# Fu Zhong Wen Fajing



## bigfootsquatch (May 21, 2008)

I don't know if this has been posted but:
http://www.youtube.com/watch?v=flJtKBTlKL8&feature=related


----------



## ggg214 (May 23, 2008)

Fu, as i know, is yang style. does yang style have fa jing training?


----------



## bigfootsquatch (May 23, 2008)

ggg214 said:


> Fu, as i know, is yang style. does yang style have fa jing training?


 
Yes, traditional yang style has fa jing training in it. You'll have to wait for a more knowledgeable person to answer your question more fully. I believe that Yang Lu Chan began to conceal the fa jing within the form itself when he formed his own style. Cheng Fu continued the process in his big frame tai chi. This is why many consider Cheng Fu's form watered down. They can not see the fa jing like in the Chen style, and many teachers do not stick around long enough with their teachers to get the full training. This means that many people teaching have not developed a proper understanding of the mechanics of the form, treating it like a dance rather than a martial art. Also, I believe yang style has separate training methods from the form for fa jing as well. 

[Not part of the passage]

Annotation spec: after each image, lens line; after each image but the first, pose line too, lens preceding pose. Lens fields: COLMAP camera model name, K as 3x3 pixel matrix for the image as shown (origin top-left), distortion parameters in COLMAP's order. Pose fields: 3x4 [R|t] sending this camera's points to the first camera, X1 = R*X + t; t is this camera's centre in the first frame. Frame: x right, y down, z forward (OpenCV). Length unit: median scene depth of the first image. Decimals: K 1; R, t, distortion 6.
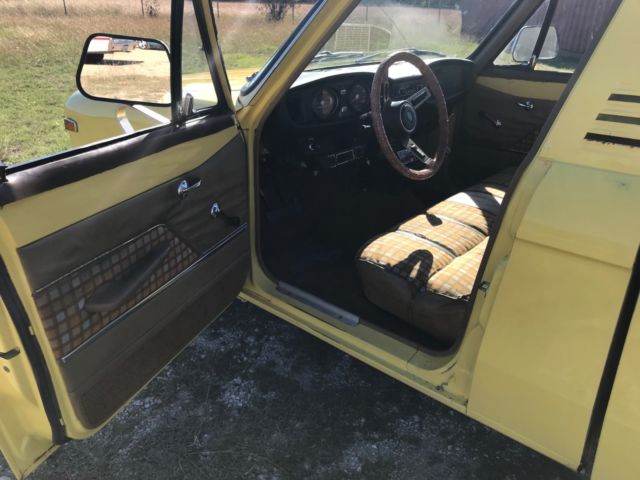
lens RADIAL K [[522.4, 0, 320.5], [0, 522.4, 240.9], [0, 0, 1]] dist [0.030398, -0.036116]
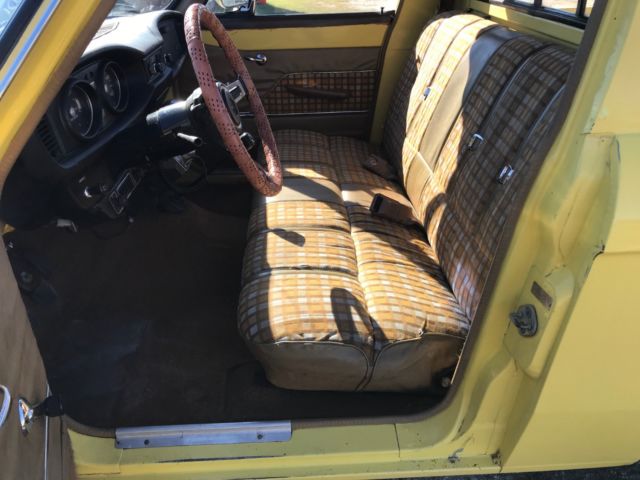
lens RADIAL K [[522.4, 0, 319.8], [0, 522.4, 238.1], [0, 0, 1]] dist [0.030398, -0.036116]
pose [[0.725339, -0.355806, 0.589309, -0.201232], [0.309479, 0.933222, 0.182535, -0.174529], [-0.614903, 0.049979, 0.787017, 0.450567]]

Another thing to note, in Mastering Yang Style Taijiquan by Fu Zhong Wen, he notes that when Cheng Fu originally began teaching the yang style his kicks still retained "sound of the wind"(or something like that), though he later completely concealed the fa jing within the form. 

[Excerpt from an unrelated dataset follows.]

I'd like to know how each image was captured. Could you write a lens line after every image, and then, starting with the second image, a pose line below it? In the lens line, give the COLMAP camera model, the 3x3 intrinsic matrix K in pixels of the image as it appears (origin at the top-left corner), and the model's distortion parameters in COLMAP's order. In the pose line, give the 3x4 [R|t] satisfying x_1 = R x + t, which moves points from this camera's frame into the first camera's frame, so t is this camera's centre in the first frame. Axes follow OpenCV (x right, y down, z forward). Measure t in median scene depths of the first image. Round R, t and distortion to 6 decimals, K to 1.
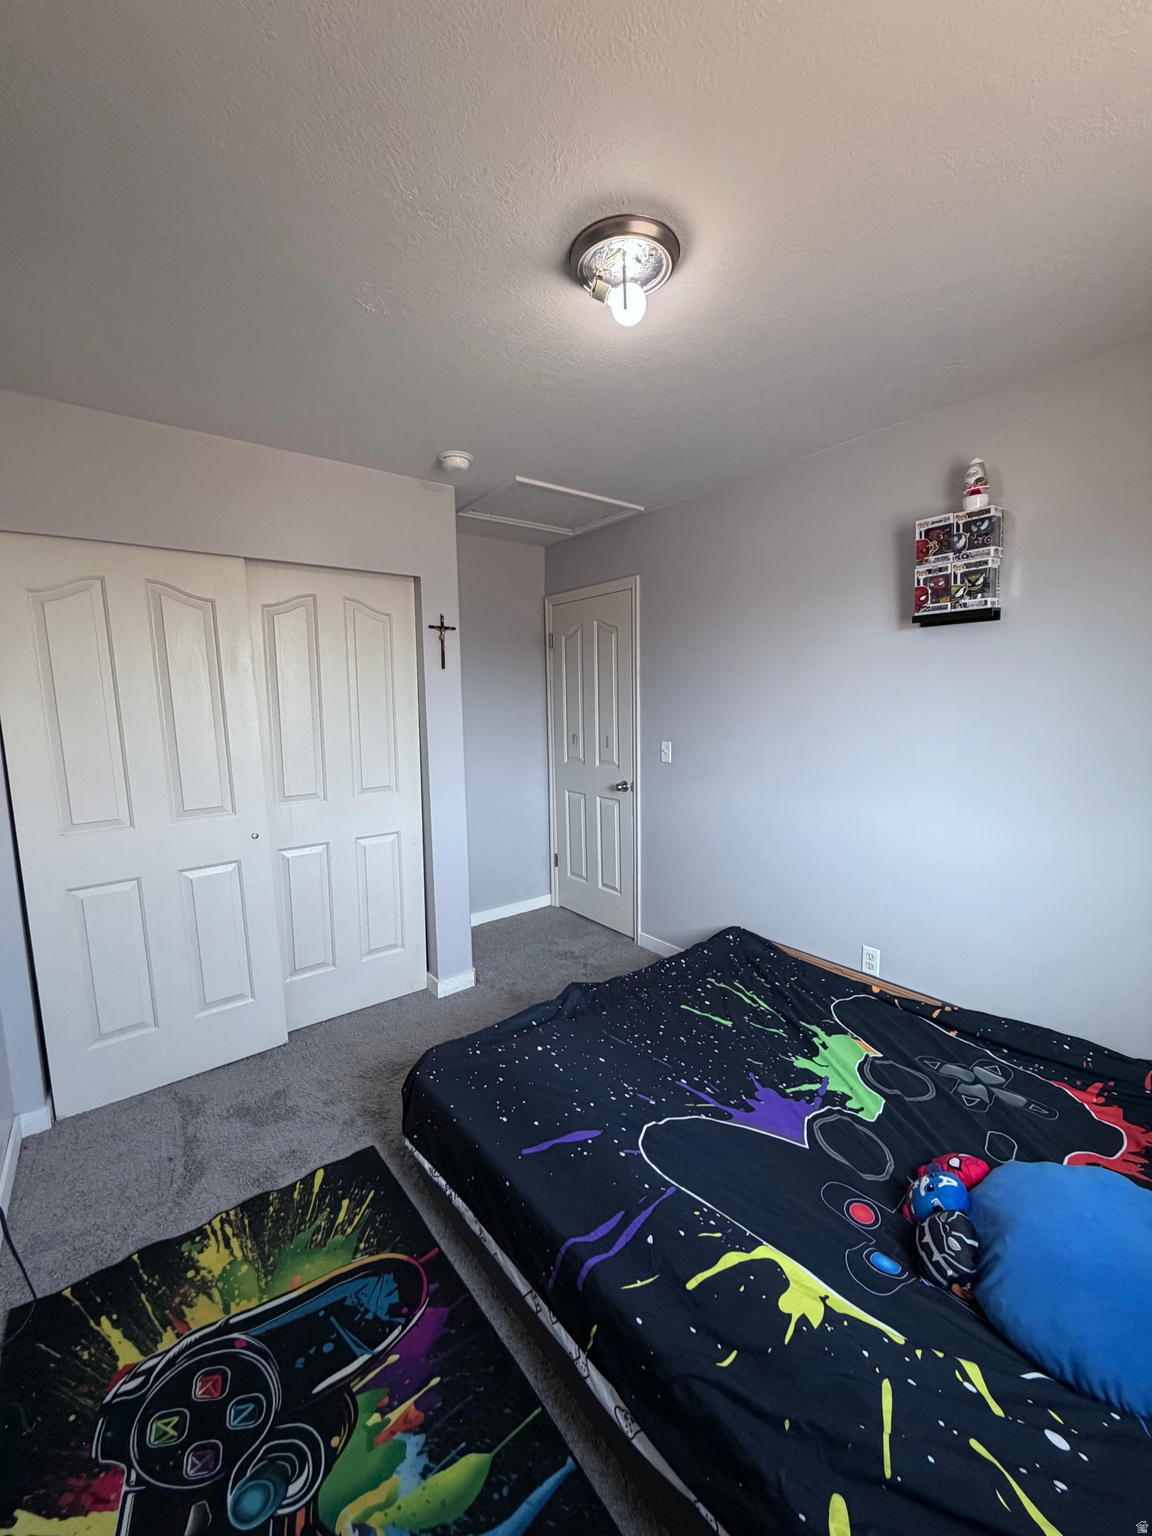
lens RADIAL K [[608.3, 0, 576.4], [0, 608.3, 769.7], [0, 0, 1]] dist [-0.005229, 0.000942]
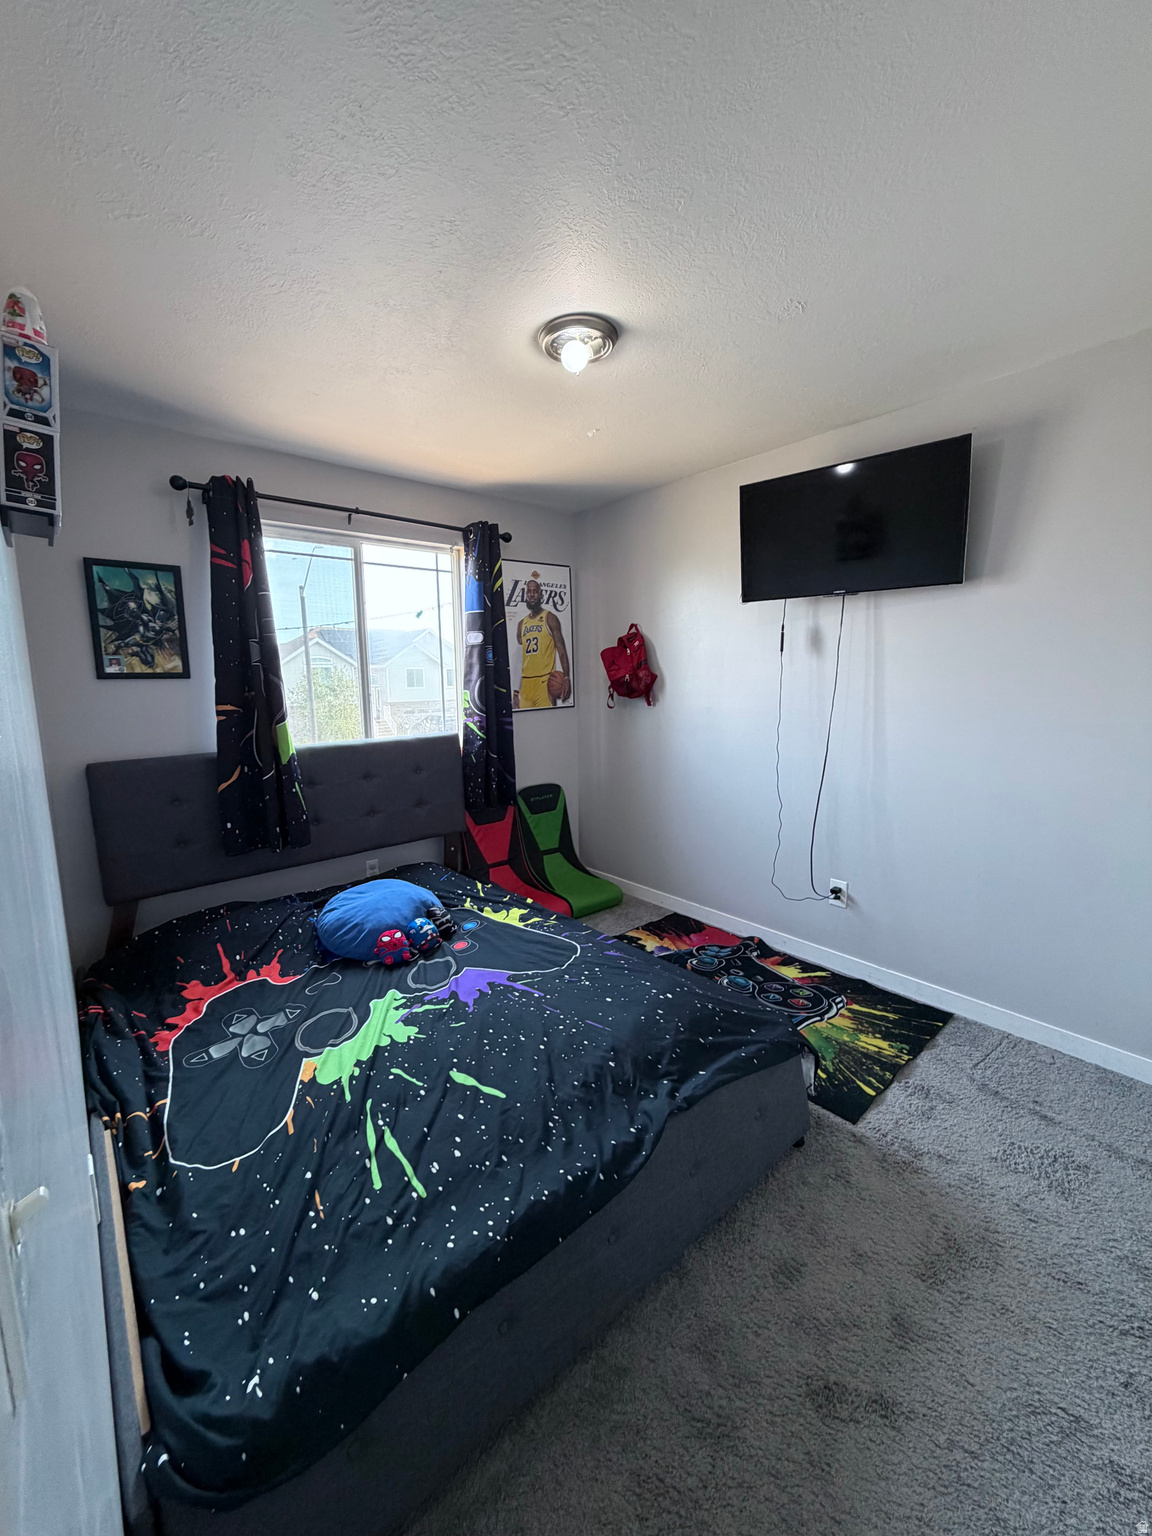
lens RADIAL K [[608.3, 0, 573.6], [0, 608.3, 764.4], [0, 0, 1]] dist [-0.005229, 0.000942]
pose [[-0.998886, 0.033540, -0.033183, 0.136505], [0.023714, 0.964924, 0.261456, -0.213996], [0.040788, 0.260378, -0.964645, 2.096420]]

If you ever care to see the original method of doing the kicks, Yang Jwing Ming demonstrates them within his form(or his version of it). Chen Pan Ling's form(I believe he studied with Shao Hou, along with others) also does kicks using the older method.

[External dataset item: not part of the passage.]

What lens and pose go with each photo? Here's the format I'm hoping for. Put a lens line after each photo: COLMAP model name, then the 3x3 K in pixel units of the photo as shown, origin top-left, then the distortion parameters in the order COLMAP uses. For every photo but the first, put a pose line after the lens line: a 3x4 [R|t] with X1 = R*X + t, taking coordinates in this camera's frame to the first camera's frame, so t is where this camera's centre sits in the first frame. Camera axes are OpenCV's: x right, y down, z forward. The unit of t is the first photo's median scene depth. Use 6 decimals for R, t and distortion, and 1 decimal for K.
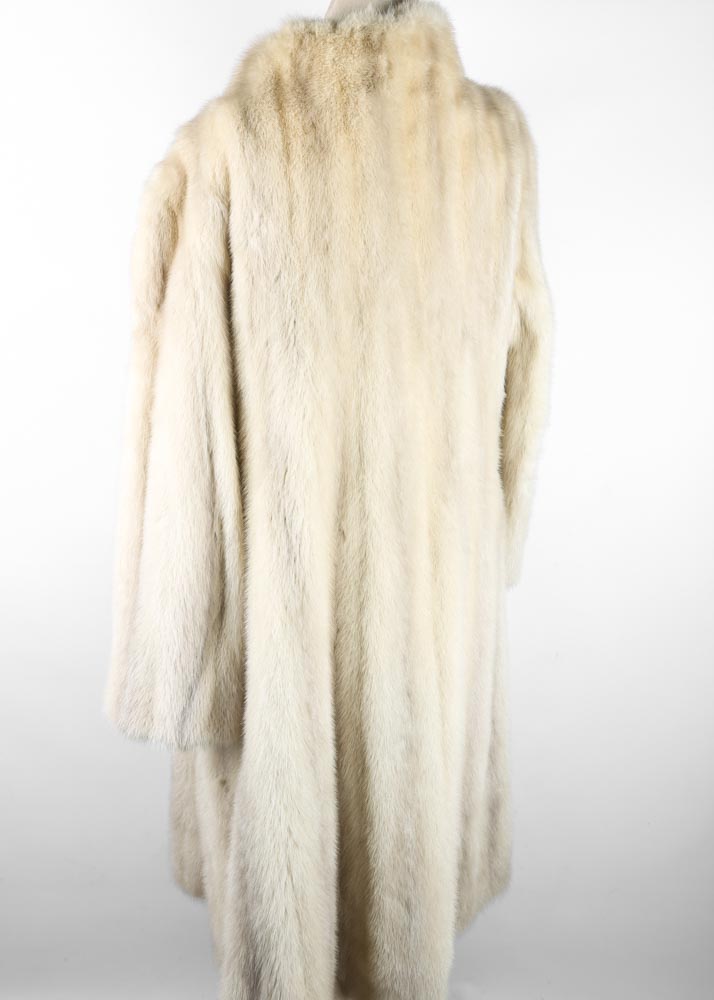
lens RADIAL K [[1042.5, 0, 357.0], [0, 1042.5, 500.0], [0, 0, 1]] dist [0.087366, 0.016249]
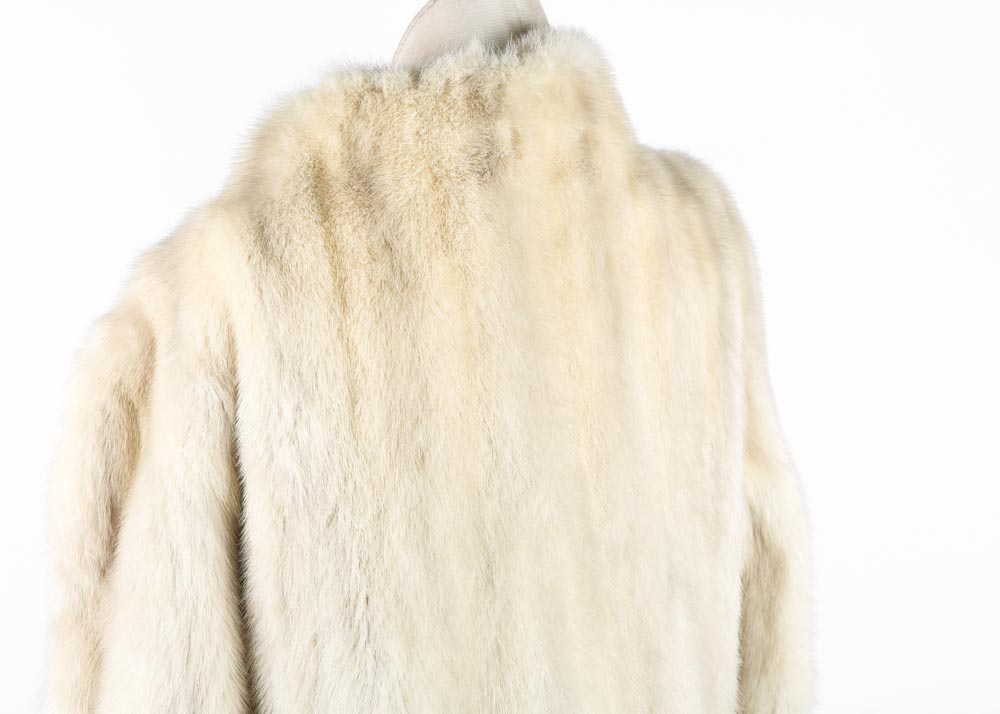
lens RADIAL K [[1410.9, 0, 500.0], [0, 1410.9, 357.0], [0, 0, 1]] dist [0.129273, 0.093571]
pose [[0.996034, -0.052702, 0.071680, -0.037376], [0.064832, 0.981693, -0.179097, -0.155983], [-0.060929, 0.183034, 0.981217, 0.271602]]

*If I'm wrong about any of this, please let me know guys*


----------



## Formosa Neijia (May 24, 2008)

bigfootsquatch said:


> Chen Pan Ling's form(I believe he studied with Shao Hou, along with others) also does kicks using the older method.
> 
> *If I'm wrong about any of this, please let me know guys*



I study Chen Pan-ling's taiji with his son, Chen Yun-ching. We do the kicks in the form slowly except for the crescent kicks at the end, which are a little quicker. But hardly like the wind.


----------



## Xue Sheng (May 24, 2008)

bigfootsquatch said:


> I don't know if this has been posted but:
> http://www.youtube.com/watch?v=flJtKBTlKL8&feature=related


 
Thanks, I always like watching videos of Fu Zhongwen, I only wish there was a video of Fu Zhongwen in his prime because I have been told on these videos, although you can see he has great skill, he was better when he was younger.



ggg214 said:


> Fu, as i know, is yang style. does yang style have fa jing training?


 
Yes, yes it does, but we like to keep it a secret to surprise people :EG:


----------